Это была жена Куколева, тощая экзальтированная особа годков этак под тридцать пять. Разница в возрасте между супругами составляла добрый десяток лет, но оба казались ровесниками. Шарлотта Генриховна была женщиной непредсказуемой. Встречая жену Ивана Дмитриевича, она то надменно смотрела мимо и неделями даже не раскланивалась, то в один прекрасный день налетала на нее с объятиями, поцелуями, предложениями, чтобы ее Оленька непременно дружила с Ванечкой, он чудесный мальчик, чудесный. Впрочем, единственной настоящей ровней себе во всем доме она признавала только барона и баронессу Нейгардт, живших в соседнем подъезде.
— Они с Марфой Никитичной нередко ссорились из-за разных домашних пустяков, — пояснил Куколев. — На сей раз причиной послужила новая скатерть. Одна хотела застелить ею один стол, другая — другой. Кто за какой стоял, я так и не разобрался.
— И что же вы от меня хотите? — спросил Иван Дмитриевич.
— В это время года, пока еще тепло, мой брат обычно живет с семьей на даче за Охтинской заставой. Где в точности, не скажу, я у него там никогда не бывал. Но мать рассказывала, так что примерно представляю. Проезжаете заставу… Нет, надежнее будет нарисовать планчик. Посидите, я принесу бумагу и карандаш.
Слегка припадая на правую ногу (он был хром от рождения), Куколев пересек гостиную и вышел в коридор, откуда донеслось шипение Шарлотты Генриховны:
— Почему ты не сказал этому сыщику, что твоя мать кидалась на меня с горячим утюгом?
— Тише! Лотточка, я тебя прошу…
Двойной шепот передвинулся куда-то в глубину квартиры. Иван Дмитриевич прошелся по комнате, перебрал стопку книг на маленьком столике у окна. Все это были сочинения по коммерции. От нечего делать он взял одно из них, томик под названием «Таможенные пошлины во Франции при Людовике XVIII», небрежно полистал и ахнул: в конце книжки имелись вклеенные страницы с дамочками в непристойных позах.

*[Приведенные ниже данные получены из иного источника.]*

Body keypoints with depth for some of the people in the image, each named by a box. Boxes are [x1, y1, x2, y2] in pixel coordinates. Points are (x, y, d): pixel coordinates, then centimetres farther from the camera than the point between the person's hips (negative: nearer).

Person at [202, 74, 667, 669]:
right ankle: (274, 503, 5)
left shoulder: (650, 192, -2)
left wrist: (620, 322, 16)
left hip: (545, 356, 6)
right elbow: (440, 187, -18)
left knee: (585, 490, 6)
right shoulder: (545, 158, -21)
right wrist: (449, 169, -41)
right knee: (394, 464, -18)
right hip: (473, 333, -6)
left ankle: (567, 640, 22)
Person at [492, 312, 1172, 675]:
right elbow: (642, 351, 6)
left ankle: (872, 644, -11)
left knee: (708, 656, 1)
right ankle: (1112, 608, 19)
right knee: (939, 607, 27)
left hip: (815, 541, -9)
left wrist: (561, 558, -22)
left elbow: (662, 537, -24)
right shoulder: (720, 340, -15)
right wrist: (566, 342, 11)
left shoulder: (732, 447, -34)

Кровь быстрее побежала по жилам. Воровато поглядывая на дверь и прислушиваясь, не идет ли Куколев, Иван Дмитриевич начал рассматривать картинки. Одна дамочка опускала с плеча лямку бюстгальтера, другая игриво поднимала край пеньюара, третья натягивала чулок, четвертая, в спущенных, как у дитяти, чулочках, нежно баюкала у груди собственные подвязки. Пятая, шестая… Все были пухленькие, чернявенькие, как мадам Зайцева.
Иван Дмитриевич с некоторым сожалением отметил, что позиции, в которых за ними подсмотрел художник, еще достаточно невинны, словно это не развратные женщины, не куртизанки, а всего лишь девицы, донельзя истомленные своим целомудрием и страстно мечтающие от него избавиться. Казалось, они не перед мужчиной раздеваются, а репетируют, чтобы впоследствии не оплошать, перед зеркалом в девичьей спаленке. Да и то под такой обложкой им можно было позволить себе несравненно большие вольности.

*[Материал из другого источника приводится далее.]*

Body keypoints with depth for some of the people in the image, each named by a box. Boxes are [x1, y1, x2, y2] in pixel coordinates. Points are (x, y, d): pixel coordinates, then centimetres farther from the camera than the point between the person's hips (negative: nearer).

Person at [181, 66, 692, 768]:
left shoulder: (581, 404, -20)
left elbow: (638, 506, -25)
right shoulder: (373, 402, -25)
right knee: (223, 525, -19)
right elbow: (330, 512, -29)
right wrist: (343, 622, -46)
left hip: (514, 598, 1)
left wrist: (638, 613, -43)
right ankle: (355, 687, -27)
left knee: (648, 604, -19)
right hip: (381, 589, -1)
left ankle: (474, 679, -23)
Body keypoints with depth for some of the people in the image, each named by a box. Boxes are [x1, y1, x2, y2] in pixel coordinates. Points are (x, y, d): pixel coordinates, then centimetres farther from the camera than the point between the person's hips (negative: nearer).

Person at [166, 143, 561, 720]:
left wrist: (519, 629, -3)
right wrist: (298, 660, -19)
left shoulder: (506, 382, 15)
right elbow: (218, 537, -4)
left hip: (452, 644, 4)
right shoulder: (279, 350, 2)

Иван Дмитриевич положил книжку на место и обратился к тем картинкам, что украшали стены.
С большого и единственного здесь портрета взирал писанный маслом по грудь калмыковатый старик с пронзительными глазами, с каменной лепкой скул и губ, упрямо проступающих сквозь жидкую азиатскую растительность. Он висел в красном углу, почти вровень с иконами, из чего Иван Дмитриевич заключил, что перед ним супруг Марфы Никитичны, он же отец Якова Семеновича и дед Оленьки, умерший задолго до ее рождения. Художник запечатлел его во всей красе древнего благочестия — при бороде, в кафтане времен стрелецких казней, с кожаными раскольничьими четками в руках, чье название Иван Дмитриевич вспомнил лишь на следующий день: лестовка.